**To do:** Rewrite all of the data below, changing every "pose" to "camera" and leaving everything else the same.

──────

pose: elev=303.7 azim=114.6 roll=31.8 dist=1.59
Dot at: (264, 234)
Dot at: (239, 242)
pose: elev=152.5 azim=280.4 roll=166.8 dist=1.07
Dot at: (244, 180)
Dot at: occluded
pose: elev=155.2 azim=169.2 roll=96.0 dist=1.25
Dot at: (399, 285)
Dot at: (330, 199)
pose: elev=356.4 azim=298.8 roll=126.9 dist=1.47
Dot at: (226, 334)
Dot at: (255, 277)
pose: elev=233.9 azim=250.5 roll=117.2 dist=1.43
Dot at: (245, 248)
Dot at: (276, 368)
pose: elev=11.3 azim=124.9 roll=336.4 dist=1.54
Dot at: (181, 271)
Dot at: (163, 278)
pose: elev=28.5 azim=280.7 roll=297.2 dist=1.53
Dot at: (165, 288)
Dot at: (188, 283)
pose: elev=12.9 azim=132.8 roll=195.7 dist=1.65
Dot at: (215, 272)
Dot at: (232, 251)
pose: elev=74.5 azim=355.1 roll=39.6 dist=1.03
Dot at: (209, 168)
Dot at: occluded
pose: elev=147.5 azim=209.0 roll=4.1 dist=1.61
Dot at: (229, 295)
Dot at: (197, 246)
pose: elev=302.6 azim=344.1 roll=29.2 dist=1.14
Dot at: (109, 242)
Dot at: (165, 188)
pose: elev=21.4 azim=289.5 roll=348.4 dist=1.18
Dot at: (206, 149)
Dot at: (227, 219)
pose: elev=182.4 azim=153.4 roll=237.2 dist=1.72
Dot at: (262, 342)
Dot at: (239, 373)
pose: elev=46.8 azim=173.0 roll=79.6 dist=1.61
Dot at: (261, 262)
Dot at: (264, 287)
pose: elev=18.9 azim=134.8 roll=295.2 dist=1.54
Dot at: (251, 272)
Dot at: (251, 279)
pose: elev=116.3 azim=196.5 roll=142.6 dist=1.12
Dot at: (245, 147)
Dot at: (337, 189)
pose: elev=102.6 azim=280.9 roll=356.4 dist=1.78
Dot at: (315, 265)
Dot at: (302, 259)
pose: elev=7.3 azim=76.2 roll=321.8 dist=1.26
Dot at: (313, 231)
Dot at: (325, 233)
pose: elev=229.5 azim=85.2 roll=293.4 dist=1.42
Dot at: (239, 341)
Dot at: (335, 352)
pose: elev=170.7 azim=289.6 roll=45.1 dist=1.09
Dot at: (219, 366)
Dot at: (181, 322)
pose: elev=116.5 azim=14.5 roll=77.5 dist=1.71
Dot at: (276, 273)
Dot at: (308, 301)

──────

**Finished answer:**
camera: elev=303.7 azim=114.6 roll=31.8 dist=1.59
Dot at: (264, 234)
Dot at: (239, 242)
camera: elev=152.5 azim=280.4 roll=166.8 dist=1.07
Dot at: (244, 180)
Dot at: occluded
camera: elev=155.2 azim=169.2 roll=96.0 dist=1.25
Dot at: (399, 285)
Dot at: (330, 199)
camera: elev=356.4 azim=298.8 roll=126.9 dist=1.47
Dot at: (226, 334)
Dot at: (255, 277)
camera: elev=233.9 azim=250.5 roll=117.2 dist=1.43
Dot at: (245, 248)
Dot at: (276, 368)
camera: elev=11.3 azim=124.9 roll=336.4 dist=1.54
Dot at: (181, 271)
Dot at: (163, 278)
camera: elev=28.5 azim=280.7 roll=297.2 dist=1.53
Dot at: (165, 288)
Dot at: (188, 283)
camera: elev=12.9 azim=132.8 roll=195.7 dist=1.65
Dot at: (215, 272)
Dot at: (232, 251)
camera: elev=74.5 azim=355.1 roll=39.6 dist=1.03
Dot at: (209, 168)
Dot at: occluded
camera: elev=147.5 azim=209.0 roll=4.1 dist=1.61
Dot at: (229, 295)
Dot at: (197, 246)
camera: elev=302.6 azim=344.1 roll=29.2 dist=1.14
Dot at: (109, 242)
Dot at: (165, 188)
camera: elev=21.4 azim=289.5 roll=348.4 dist=1.18
Dot at: (206, 149)
Dot at: (227, 219)
camera: elev=182.4 azim=153.4 roll=237.2 dist=1.72
Dot at: (262, 342)
Dot at: (239, 373)
camera: elev=46.8 azim=173.0 roll=79.6 dist=1.61
Dot at: (261, 262)
Dot at: (264, 287)
camera: elev=18.9 azim=134.8 roll=295.2 dist=1.54
Dot at: (251, 272)
Dot at: (251, 279)
camera: elev=116.3 azim=196.5 roll=142.6 dist=1.12
Dot at: (245, 147)
Dot at: (337, 189)
camera: elev=102.6 azim=280.9 roll=356.4 dist=1.78
Dot at: (315, 265)
Dot at: (302, 259)
camera: elev=7.3 azim=76.2 roll=321.8 dist=1.26
Dot at: (313, 231)
Dot at: (325, 233)
camera: elev=229.5 azim=85.2 roll=293.4 dist=1.42
Dot at: (239, 341)
Dot at: (335, 352)
camera: elev=170.7 azim=289.6 roll=45.1 dist=1.09
Dot at: (219, 366)
Dot at: (181, 322)
camera: elev=116.5 azim=14.5 roll=77.5 dist=1.71
Dot at: (276, 273)
Dot at: (308, 301)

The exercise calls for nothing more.